Laws affecting management of commercial properties in the UK
Commercial property management is relatively complex and it is important to understand the relevant laws so as to avoid facing legal liabilities and paying their associated costs. Understanding the law helps to avoid pitfalls thus putting property owners in a better position to negotiate for the best terms. The main laws affecting commercial property management in the UK are Land Registration Act 2002, Law of Property Act 1925, and Law of Property (Miscellaneous Provisions) Act 1989. Land Registration Act 2002 makes it compulsory to register any freehold interest transfer or transfer and/or creation of leasehold interest of more than seven years. The Law of Property Act 1925 deals with the transfer of leasehold or freehold land. The Law of Property (Miscellaneous Provisions) Act 1989 governs formalities involved in creating land contracts. This law dictates that land contracts must be in writing and include all relevant terms in a single document signed by the two parties – buyer and seller.

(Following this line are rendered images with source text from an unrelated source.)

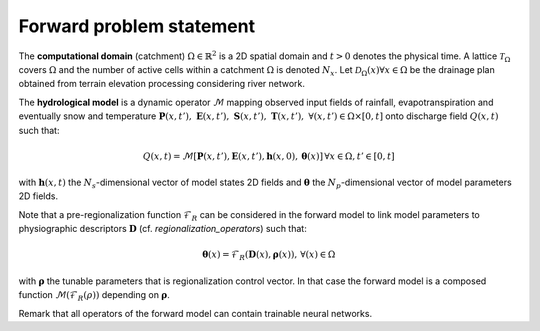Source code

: .. _forward_problem_statement:

=========================
Forward problem statement
=========================

The **computational domain** (catchment) :math:`\Omega \in \mathbb{R}^2` is a 2D spatial domain and :math:`t > 0` denotes the physical time. A lattice :math:`\mathcal{T}_{\Omega}` covers :math:`\Omega` and the number of active cells within a catchment :math:`\Omega` is denoted :math:`N_x`. Let
:math:`\mathcal{D}_\Omega(x)\forall x \in \Omega` be the drainage plan obtained from terrain elevation processing considering river network.

.. DEFINIR propre mm support spatial pr drainage plan, descriptors, all fields...

The **hydrological model** is a dynamic operator :math:`\mathcal{M}` mapping observed input fields of rainfall, evapotranspiration and eventually snow and temperature :math:`\boldsymbol{P}(x, t'), \; \boldsymbol{E}(x, t'), \; \boldsymbol{S}(x, t'), \; \boldsymbol{T}(x, t'), \; \forall (x, t') \in \Omega \times [0, t]` onto discharge field :math:`Q(x, t)` such that:

.. math::
   :name: eq:1

	    Q\left(x,t\right)=\mathcal{M}\left[\boldsymbol{P}\left(x,t'\right),\boldsymbol{E}\left(x,t'\right),\boldsymbol{h}\left(x,0\right),\boldsymbol{\theta}\left(x\right)\right]\,\forall x\in\Omega, t'\in\left[0,t\right]
    
with :math:`\boldsymbol{h}(x, t)` the :math:`N_s`-dimensional vector of model states 2D fields and :math:`\boldsymbol{\theta}` the :math:`N_p`-dimensional vector of model parameters 2D fields.

Note that a pre-regionalization function :math:`\mathcal{F}_{R}` can be considered in the forward model to link model parameters to physiographic descriptors :math:`\boldsymbol{D}` (cf. `regionalization_operators`) such that:

.. math::
   :name: eq:2
   
   \boldsymbol{\theta}(x)=\mathcal{F}_{R}(\boldsymbol{D}(x),\boldsymbol{\rho}(x)),\,\forall\left(x\right)\in\Omega
   
with :math:`\boldsymbol{\rho}` the tunable parameters that is regionalization control vector. In that case the forward model is a composed function :math:`\mathcal{M}\left(\mathcal{F}_{R}\left(\rho\right)\right)` depending on :math:`\boldsymbol{\rho}`.

Remark that all operators of the forward model can contain trainable neural networks.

Others laws include the following:
Health and Safety at Work Act – the law requires employers or landlords to put in place measures that will protect the health, safety and welfare of employees or occupants of their properties.
Gas Safety Regulations 1998 – requires landlords to ensure that all gas installation and appliances are properly maintained, which includes annual inspections.

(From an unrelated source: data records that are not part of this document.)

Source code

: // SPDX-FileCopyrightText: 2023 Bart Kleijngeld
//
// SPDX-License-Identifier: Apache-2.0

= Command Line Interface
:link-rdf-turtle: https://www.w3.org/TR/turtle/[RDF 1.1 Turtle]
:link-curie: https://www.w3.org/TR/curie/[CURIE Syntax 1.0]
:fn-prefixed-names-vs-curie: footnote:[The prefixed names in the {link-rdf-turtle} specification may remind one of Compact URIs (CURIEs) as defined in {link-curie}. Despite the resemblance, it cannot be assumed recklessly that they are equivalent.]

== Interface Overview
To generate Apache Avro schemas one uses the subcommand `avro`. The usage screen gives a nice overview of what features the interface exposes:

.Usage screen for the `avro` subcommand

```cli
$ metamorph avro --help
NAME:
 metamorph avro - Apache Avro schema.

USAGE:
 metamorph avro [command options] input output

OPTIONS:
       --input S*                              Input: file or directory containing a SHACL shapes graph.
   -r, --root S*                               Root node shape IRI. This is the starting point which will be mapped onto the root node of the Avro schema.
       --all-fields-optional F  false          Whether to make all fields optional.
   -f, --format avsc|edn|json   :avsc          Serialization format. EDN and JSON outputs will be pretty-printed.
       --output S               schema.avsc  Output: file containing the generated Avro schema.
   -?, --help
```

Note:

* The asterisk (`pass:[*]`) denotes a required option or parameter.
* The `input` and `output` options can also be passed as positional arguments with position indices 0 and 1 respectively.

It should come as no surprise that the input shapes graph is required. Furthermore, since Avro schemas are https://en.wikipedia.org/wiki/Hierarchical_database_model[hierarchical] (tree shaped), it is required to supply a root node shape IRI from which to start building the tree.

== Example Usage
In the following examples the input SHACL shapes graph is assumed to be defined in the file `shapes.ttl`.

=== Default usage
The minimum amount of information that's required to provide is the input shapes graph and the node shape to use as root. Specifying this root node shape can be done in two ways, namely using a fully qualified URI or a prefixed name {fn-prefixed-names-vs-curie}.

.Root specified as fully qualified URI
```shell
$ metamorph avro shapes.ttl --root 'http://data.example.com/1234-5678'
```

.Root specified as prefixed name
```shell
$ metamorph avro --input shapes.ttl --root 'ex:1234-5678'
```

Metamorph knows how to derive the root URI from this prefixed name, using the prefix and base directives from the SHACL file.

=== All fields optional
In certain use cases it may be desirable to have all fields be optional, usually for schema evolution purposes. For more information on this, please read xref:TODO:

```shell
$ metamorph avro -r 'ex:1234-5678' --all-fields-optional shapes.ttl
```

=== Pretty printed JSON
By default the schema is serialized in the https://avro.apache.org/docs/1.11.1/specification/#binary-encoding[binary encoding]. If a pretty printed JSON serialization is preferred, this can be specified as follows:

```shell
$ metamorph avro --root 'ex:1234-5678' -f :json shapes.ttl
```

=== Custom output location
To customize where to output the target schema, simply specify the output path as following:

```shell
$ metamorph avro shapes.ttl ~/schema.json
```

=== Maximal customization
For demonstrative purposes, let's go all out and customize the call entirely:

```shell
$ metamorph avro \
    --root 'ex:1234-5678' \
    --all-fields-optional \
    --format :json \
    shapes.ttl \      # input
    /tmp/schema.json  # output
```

Energy Act 2011 – the law requires all properties to meet a minimum energy performance requirements for it to be eligible for sale.
The above laws must be understood and adhered to when making property management decisions. This will ensure that all management decisions made are in accordance with the applicable laws. The landlord and tenants have legal obligations in relation to property management in the UK.
The value of a property can be increased by increasing occupancy and rental rates and reducing operating expenses. Several innovative and management ideas have been identified of which if implemented, they will significantly increase the value of the commercial property analyzed. These ideas include renovating the property; changing the property’s use; installing a solar energy system in the building; integrating greywater recycling and reuse in the building; installing water and energy efficient fixtures and appliances; and integrating a building management system. Integrating these ideas will make the building more attractive thus increasing the possibility of achieving 100% occupancy, increase the rental rates and reduce operating expenses. The property has a strong potential of creating substantial value considering its location and characteristics. Implementing these ideas will increase the financial or economic value, social value, environmental value and cultural value of the property.